» **Task brief**
Copy out all of the data below with no alterations.

(Records to use Opens)

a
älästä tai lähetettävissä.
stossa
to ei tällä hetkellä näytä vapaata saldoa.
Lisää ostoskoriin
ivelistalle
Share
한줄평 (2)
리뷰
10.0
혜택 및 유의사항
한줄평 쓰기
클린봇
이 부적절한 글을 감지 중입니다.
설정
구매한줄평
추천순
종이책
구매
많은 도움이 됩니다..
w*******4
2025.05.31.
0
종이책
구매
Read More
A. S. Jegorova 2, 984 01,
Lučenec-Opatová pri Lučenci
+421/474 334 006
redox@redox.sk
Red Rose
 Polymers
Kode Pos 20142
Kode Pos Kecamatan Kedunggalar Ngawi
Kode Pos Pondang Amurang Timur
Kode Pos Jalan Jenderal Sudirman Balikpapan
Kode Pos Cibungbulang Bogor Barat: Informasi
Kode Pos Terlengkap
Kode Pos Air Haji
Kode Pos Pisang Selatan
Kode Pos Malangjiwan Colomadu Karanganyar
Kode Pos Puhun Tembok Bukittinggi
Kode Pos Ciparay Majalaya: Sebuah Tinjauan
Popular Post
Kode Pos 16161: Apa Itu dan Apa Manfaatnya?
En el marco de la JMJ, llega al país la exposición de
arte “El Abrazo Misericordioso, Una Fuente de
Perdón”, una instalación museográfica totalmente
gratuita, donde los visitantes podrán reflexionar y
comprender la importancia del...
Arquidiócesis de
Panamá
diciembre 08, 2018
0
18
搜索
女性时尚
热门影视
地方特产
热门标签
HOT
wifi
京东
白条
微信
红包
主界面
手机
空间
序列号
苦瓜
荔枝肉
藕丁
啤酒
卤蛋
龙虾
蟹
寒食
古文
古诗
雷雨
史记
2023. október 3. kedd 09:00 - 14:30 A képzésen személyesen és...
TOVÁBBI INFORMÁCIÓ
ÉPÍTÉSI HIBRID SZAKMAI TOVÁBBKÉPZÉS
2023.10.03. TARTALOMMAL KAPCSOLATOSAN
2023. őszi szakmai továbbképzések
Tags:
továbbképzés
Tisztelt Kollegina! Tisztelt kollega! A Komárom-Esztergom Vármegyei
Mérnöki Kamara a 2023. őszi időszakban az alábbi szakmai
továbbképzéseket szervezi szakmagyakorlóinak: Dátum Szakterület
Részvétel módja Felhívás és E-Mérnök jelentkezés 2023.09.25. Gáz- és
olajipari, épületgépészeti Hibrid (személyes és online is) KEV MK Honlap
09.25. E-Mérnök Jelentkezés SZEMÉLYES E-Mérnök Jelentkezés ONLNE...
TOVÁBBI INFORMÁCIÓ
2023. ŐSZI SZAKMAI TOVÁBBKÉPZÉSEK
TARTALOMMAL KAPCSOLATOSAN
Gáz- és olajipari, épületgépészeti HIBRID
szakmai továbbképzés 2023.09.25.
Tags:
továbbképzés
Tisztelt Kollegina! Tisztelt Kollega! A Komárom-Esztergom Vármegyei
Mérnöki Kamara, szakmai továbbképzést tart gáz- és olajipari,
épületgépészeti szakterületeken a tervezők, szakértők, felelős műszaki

(Records to use Closes)

» **Answer for the task**
a
älästä tai lähetettävissä.
stossa
to ei tällä hetkellä näytä vapaata saldoa.
Lisää ostoskoriin
ivelistalle
Share
한줄평 (2)
리뷰
10.0
혜택 및 유의사항
한줄평 쓰기
클린봇
이 부적절한 글을 감지 중입니다.
설정
구매한줄평
추천순
종이책
구매
많은 도움이 됩니다..
w*******4
2025.05.31.
0
종이책
구매
Read More
A. S. Jegorova 2, 984 01,
Lučenec-Opatová pri Lučenci
+421/474 334 006
redox@redox.sk
Red Rose
 Polymers
Kode Pos 20142
Kode Pos Kecamatan Kedunggalar Ngawi
Kode Pos Pondang Amurang Timur
Kode Pos Jalan Jenderal Sudirman Balikpapan
Kode Pos Cibungbulang Bogor Barat: Informasi
Kode Pos Terlengkap
Kode Pos Air Haji
Kode Pos Pisang Selatan
Kode Pos Malangjiwan Colomadu Karanganyar
Kode Pos Puhun Tembok Bukittinggi
Kode Pos Ciparay Majalaya: Sebuah Tinjauan
Popular Post
Kode Pos 16161: Apa Itu dan Apa Manfaatnya?
En el marco de la JMJ, llega al país la exposición de
arte “El Abrazo Misericordioso, Una Fuente de
Perdón”, una instalación museográfica totalmente
gratuita, donde los visitantes podrán reflexionar y
comprender la importancia del...
Arquidiócesis de
Panamá
diciembre 08, 2018
0
18
搜索
女性时尚
热门影视
地方特产
热门标签
HOT
wifi
京东
白条
微信
红包
主界面
手机
空间
序列号
苦瓜
荔枝肉
藕丁
啤酒
卤蛋
龙虾
蟹
寒食
古文
古诗
雷雨
史记
2023. október 3. kedd 09:00 - 14:30 A képzésen személyesen és...
TOVÁBBI INFORMÁCIÓ
ÉPÍTÉSI HIBRID SZAKMAI TOVÁBBKÉPZÉS
2023.10.03. TARTALOMMAL KAPCSOLATOSAN
2023. őszi szakmai továbbképzések
Tags:
továbbképzés
Tisztelt Kollegina! Tisztelt kollega! A Komárom-Esztergom Vármegyei
Mérnöki Kamara a 2023. őszi időszakban az alábbi szakmai
továbbképzéseket szervezi szakmagyakorlóinak: Dátum Szakterület
Részvétel módja Felhívás és E-Mérnök jelentkezés 2023.09.25. Gáz- és
olajipari, épületgépészeti Hibrid (személyes és online is) KEV MK Honlap
09.25. E-Mérnök Jelentkezés SZEMÉLYES E-Mérnök Jelentkezés ONLNE...
TOVÁBBI INFORMÁCIÓ
2023. ŐSZI SZAKMAI TOVÁBBKÉPZÉSEK
TARTALOMMAL KAPCSOLATOSAN
Gáz- és olajipari, épületgépészeti HIBRID
szakmai továbbképzés 2023.09.25.
Tags:
továbbképzés
Tisztelt Kollegina! Tisztelt Kollega! A Komárom-Esztergom Vármegyei
Mérnöki Kamara, szakmai továbbképzést tart gáz- és olajipari,
épületgépészeti szakterületeken a tervezők, szakértők, felelős műszaki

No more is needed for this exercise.